School segregation is a prevailing reality across Europe for Romani children and removes any chance of further education and educational accomplishments from those who attend such provision. The quality of education in segregated schools and classes is far lower than that in mainstream schools1, whilst Romani children are prevented from accessing opportunities to build reliable networks and acquire social capital. Moreover, the rights and dignity of Romani children are harmed, as whatever the various justifications used for segregating Romani children, the crux of the matter is a deeply embedded notion of Roma inferiority and non-Romani superiority or gadjo-ness.

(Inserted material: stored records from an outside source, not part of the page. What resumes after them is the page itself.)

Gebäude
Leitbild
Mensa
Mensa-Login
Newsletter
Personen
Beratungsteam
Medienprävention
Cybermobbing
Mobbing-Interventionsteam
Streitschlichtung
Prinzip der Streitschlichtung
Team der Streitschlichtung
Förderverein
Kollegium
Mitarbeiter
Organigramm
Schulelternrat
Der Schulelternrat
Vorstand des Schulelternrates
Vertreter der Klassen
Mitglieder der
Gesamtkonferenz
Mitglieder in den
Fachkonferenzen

Over the past few decades, Romani organizations and activists have persistently advocated for changes in policy, practice, and legislation to end school segregation, with the support of various allies. Romani families and their children have joined in these efforts (as did Denise Holubova and seventeen others, to pursue the case of DH & Others vs. the Czech Republic) and have raised their voices to demand their right to equal, inclusive education.

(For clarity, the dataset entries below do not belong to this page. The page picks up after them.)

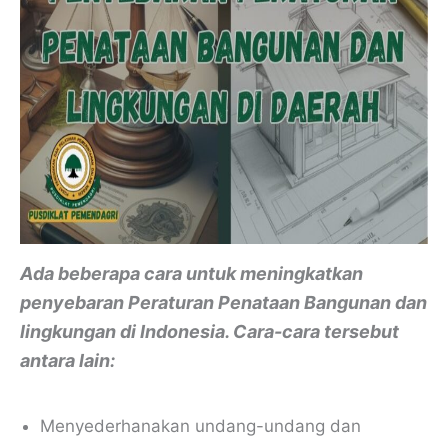
Ada beberapa cara untuk meningkatkan
penyebaran Peraturan Penataan Bangunan
dan
lingkungan di Indonesia. Cara-cara tersebut
antara lain:
Menyederhanakan undang-undang dan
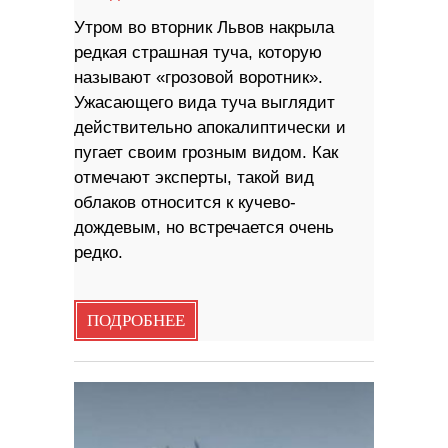
Утром во вторник Львов накрыла
редкая страшная туча, которую
называют «грозовой воротник».
Ужасающего вида туча выглядит
действительно апокалиптически и
пугает своим грозным видом. Как
отмечают эксперты, такой вид
облаков относится к кучево-
дождевым, но встречается очень
редко.
ПОДРОБНЕЕ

Desegregation tactics employed by both Roma and pro-Roma organizations and groups, including busing and establishing local networks of human rights monitors, have proved to be creative and efficient in the short run, but unsustainable and not sufficient in the longer-term. Moreover, in national courts and at the European Court of Human Rights (ECtHR), the discriminatory nature of the segregation of Romani children, in so-called ‘special’ schools, ‘practical’ schools or in Roma-only classes and schools, has been made clear. Such decisions have improved legislation and policy-making, but had far less impact on segregationist practices, despite the infringement proceedings by the European Commission against the Czech Republic, Slovakia, and Hungary. One out of every ten Romani children on average is still placed in a special school or class that is mainly for Roma2.